BEGIN Listed entries

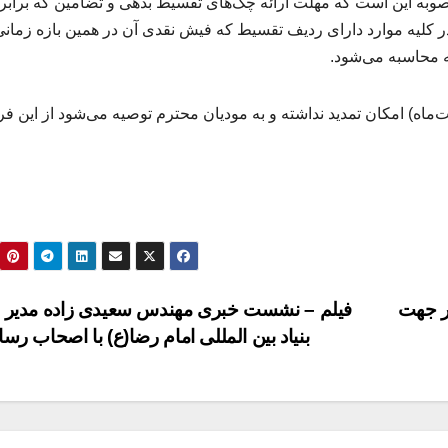
وبه این است که مهلت ارائه چک‌های تقسیط بدهی و تضامین که برابر
ر فیش است، در کلیه موارد دارای ردیف تقسیط که فیش نقدی آن در همین بازه زمان
ه محاسبه می‌شود.
هلت تعیین‌شده برای این مصوبه(۲۰اردیبهشت‌ماه) امکان تمدید نداشته و به مودیان محترم توصیه می‌شود از ا
ر جهت
فیلم – نشست خبری مهندس سعیدی زاده مدیر 
بنیاد بین المللی امام رضا(ع) با اصحاب رسا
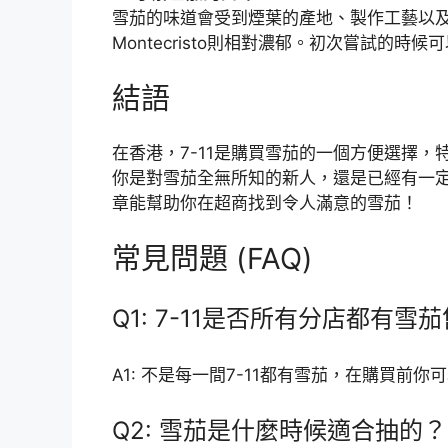
雪茄的味道會受到煙葉的產地、製作工藝以及儲
Montecristo則相對濃郁。初次嘗試的時
結語
在香港，7-11是購買雪茄的一個方便選擇
你是對雪茄全無所知的新人，還是已經有一
章能幫助你在超商找到令人滿意的雪茄！
常見問題 (FAQ)
Q1: 7-11是否所有分店都有雪
A1: 不是每一間7-11都有雪茄，在購買前
Q2: 雪茄是什麼時候適合抽的？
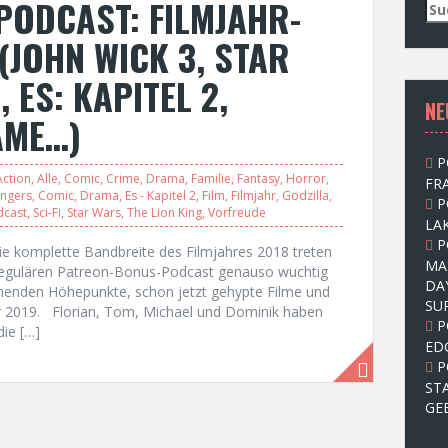
PODCAST: FILMJAHR-
S
u
(JOHN WICK 3, STAR
c
h
 ES: KAPITEL 2,
e
NE
n
AME…)
n
a
P
c
Action
,
Alle
,
Comic
,
Crime
,
Drama
,
Familie
,
Fantasy
,
Horror
,
FRA
h
ngers
,
Comic
,
Drama
,
Es - Kapitel 2
,
Film
,
Filmjahr
,
Godzilla
,
P
:
dcast
,
Sci-Fi
,
Star Wars
,
The Lion King
,
Vorfreude
LAK
P
ie komplette Bandbreite des Filmjahres 2018 treten
MA
 regulären Patreon-Bonus-Podcast genauso wuchtig
DA
ommenden Höhepunkte, schon jetzt gehypte Filme und
SU
hr 2019. Florian, Tom, Michael und Dominik haben
P
ie […]
ED
P
ST
GE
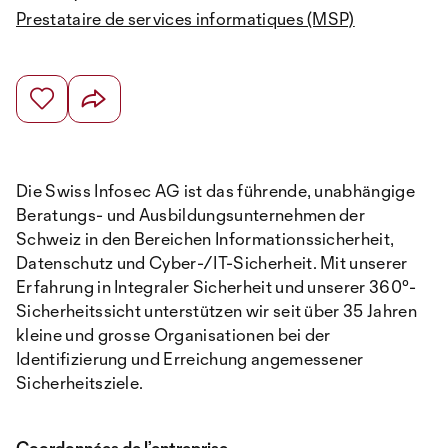
Prestataire de services informatiques (MSP)
Die Swiss Infosec AG ist das führende, unabhängige
Beratungs- und Ausbildungsunternehmen der
Schweiz in den Bereichen Informationssicherheit,
Datenschutz und Cyber-/IT-Sicherheit. Mit unserer
Erfahrung in Integraler Sicherheit und unserer 360°-
Sicherheitssicht unterstützen wir seit über 35 Jahren
kleine und grosse Organisationen bei der
Identifizierung und Erreichung angemessener
Sicherheitsziele.
Coordonnées de l’entreprise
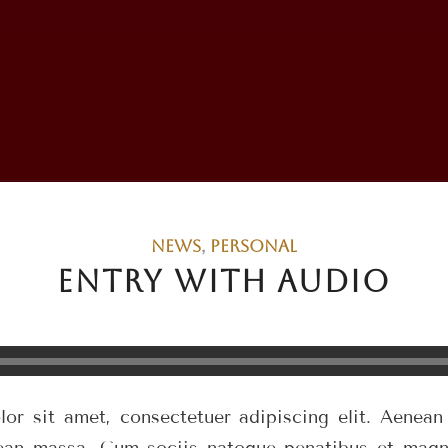
NEWS
,
PERSONAL
ENTRY WITH AUDIO
or sit amet, consectetuer adipiscing elit. Aenea
ean massa. Cum sociis natoque penatibus et magni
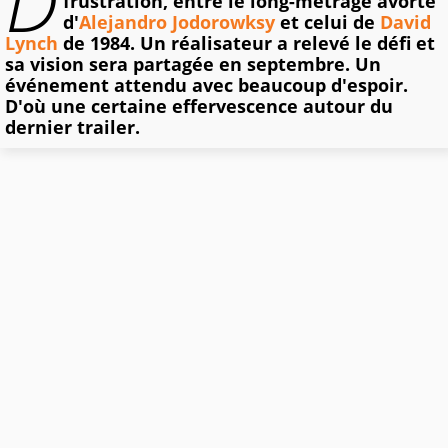
D
frustration, entre le long-métrage avorté
d'
Alejandro Jodorowksy
et celui de
David
Lynch
de 1984. Un réalisateur a relevé le défi et
sa vision sera partagée en septembre. Un
événement attendu avec beaucoup d'espoir.
D'où une certaine effervescence autour du
dernier trailer.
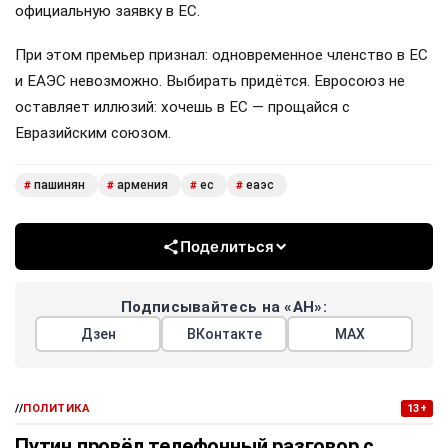
официальную заявку в ЕС.
При этом премьер признал: одновременное членство в ЕС
и ЕАЭС невозможно. Выбирать придётся. Евросоюз не
оставляет иллюзий: хочешь в ЕС — прощайся с
Евразийским союзом.
пашинян
армения
ес
еаэс
#
#
#
#
Поделиться
Подписывайтесь на «АН»:
Дзен
ВКонтакте
МАХ
//
ПОЛИТИКА
13+
Путин провёл телефонный разговор с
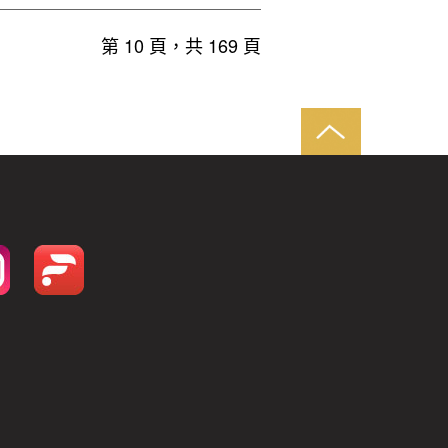
第 10 頁，共 169 頁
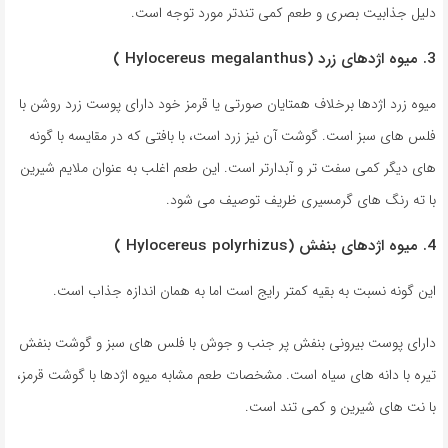
دلیل جذابیت بصری و طعم کمی تندتر مورد توجه است.
3. میوه اژدهای زرد (Hylocereus megalanthus )
میوه زرد اژدها برخلاف همتایان صورتی یا قرمز خود دارای پوست زرد روشن با
فلس های سبز است. گوشت آن نیز زرد است، با بافتی که در مقایسه با گونه
های دیگر کمی سفت تر و آبدارتر است. این طعم اغلب به عنوان ملایم شیرین
با ته رنگ های گرمسیری ظریف توصیف می شود.
4. میوه اژدهای بنفش (Hylocereus polyrhizus )
این گونه نسبت به بقیه کمتر رایج است اما به همان اندازه جذاب است.
دارای پوست بیرونی بنفش پر جنب و جوش با فلس های سبز و گوشت بنفش
تیره با دانه های سیاه است. مشخصات طعم مشابه میوه اژدها با گوشت قرمز،
با نت های شیرین و کمی تند است.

END Listed entries

Task details: Output the lines above in full and exactly as given, omitting any pictures.

Response:
وبه این است که مهلت ارائه چک‌های تقسیط بدهی و تضامین که برابر
ر فیش است، در کلیه موارد دارای ردیف تقسیط که فیش نقدی آن در همین بازه زمان
ه محاسبه می‌شود.
هلت تعیین‌شده برای این مصوبه(۲۰اردیبهشت‌ماه) امکان تمدید نداشته و به مودیان محترم توصیه می‌شود از ا
ر جهت
فیلم – نشست خبری مهندس سعیدی زاده مدیر 
بنیاد بین المللی امام رضا(ع) با اصحاب رسا
雪茄的味道會受到煙葉的產地、製作工藝以及儲
Montecristo則相對濃郁。初次嘗試的時
結語
在香港，7-11是購買雪茄的一個方便選擇
你是對雪茄全無所知的新人，還是已經有一
章能幫助你在超商找到令人滿意的雪茄！
常見問題 (FAQ)
Q1: 7-11是否所有分店都有雪
A1: 不是每一間7-11都有雪茄，在購買前
Q2: 雪茄是什麼時候適合抽的？
PODCAST: FILMJAHR-
S
u
(JOHN WICK 3, STAR
c
h
 ES: KAPITEL 2,
e
NE
n
AME…)
n
a
P
c
Action
,
Alle
,
Comic
,
Crime
,
Drama
,
Familie
,
Fantasy
,
Horror
,
FRA
h
ngers
,
Comic
,
Drama
,
Es - Kapitel 2
,
Film
,
Filmjahr
,
Godzilla
,
P
:
dcast
,
Sci-Fi
,
Star Wars
,
The Lion King
,
Vorfreude
LAK
P
ie komplette Bandbreite des Filmjahres 2018 treten
MA
 regulären Patreon-Bonus-Podcast genauso wuchtig
DA
ommenden Höhepunkte, schon jetzt gehypte Filme und
SU
hr 2019. Florian, Tom, Michael und Dominik haben
P
ie […]
ED
P
ST
GE
Prestataire de services informatiques (MSP)
Die Swiss Infosec AG ist das führende, unabhängige
Beratungs- und Ausbildungsunternehmen der
Schweiz in den Bereichen Informationssicherheit,
Datenschutz und Cyber-/IT-Sicherheit. Mit unserer
Erfahrung in Integraler Sicherheit und unserer 360°-
Sicherheitssicht unterstützen wir seit über 35 Jahren
kleine und grosse Organisationen bei der
Identifizierung und Erreichung angemessener
Sicherheitsziele.
Coordonnées de l’entreprise
NEWS
,
PERSONAL
ENTRY WITH AUDIO
or sit amet, consectetuer adipiscing elit. Aenea
ean massa. Cum sociis natoque penatibus et magni
D
frustration, entre le long-métrage avorté
d'
Alejandro Jodorowksy
et celui de
David
Lynch
de 1984. Un réalisateur a relevé le défi et
sa vision sera partagée en septembre. Un
événement attendu avec beaucoup d'espoir.
D'où une certaine effervescence autour du
dernier trailer.
официальную заявку в ЕС.
При этом премьер признал: одновременное членство в ЕС
и ЕАЭС невозможно. Выбирать придётся. Евросоюз не
оставляет иллюзий: хочешь в ЕС — прощайся с
Евразийским союзом.
пашинян
армения
ес
еаэс
#
#
#
#
Поделиться
Подписывайтесь на «АН»:
Дзен
ВКонтакте
МАХ
//
ПОЛИТИКА
13+
Путин провёл телефонный разговор с
第 10 頁，共 169 頁
دلیل جذابیت بصری و طعم کمی تندتر مورد توجه است.
3. میوه اژدهای زرد (Hylocereus megalanthus )
میوه زرد اژدها برخلاف همتایان صورتی یا قرمز خود دارای پوست زرد روشن با
فلس های سبز است. گوشت آن نیز زرد است، با بافتی که در مقایسه با گونه
های دیگر کمی سفت تر و آبدارتر است. این طعم اغلب به عنوان ملایم شیرین
با ته رنگ های گرمسیری ظریف توصیف می شود.
4. میوه اژدهای بنفش (Hylocereus polyrhizus )
این گونه نسبت به بقیه کمتر رایج است اما به همان اندازه جذاب است.
دارای پوست بیرونی بنفش پر جنب و جوش با فلس های سبز و گوشت بنفش
تیره با دانه های سیاه است. مشخصات طعم مشابه میوه اژدها با گوشت قرمز،
با نت های شیرین و کمی تند است.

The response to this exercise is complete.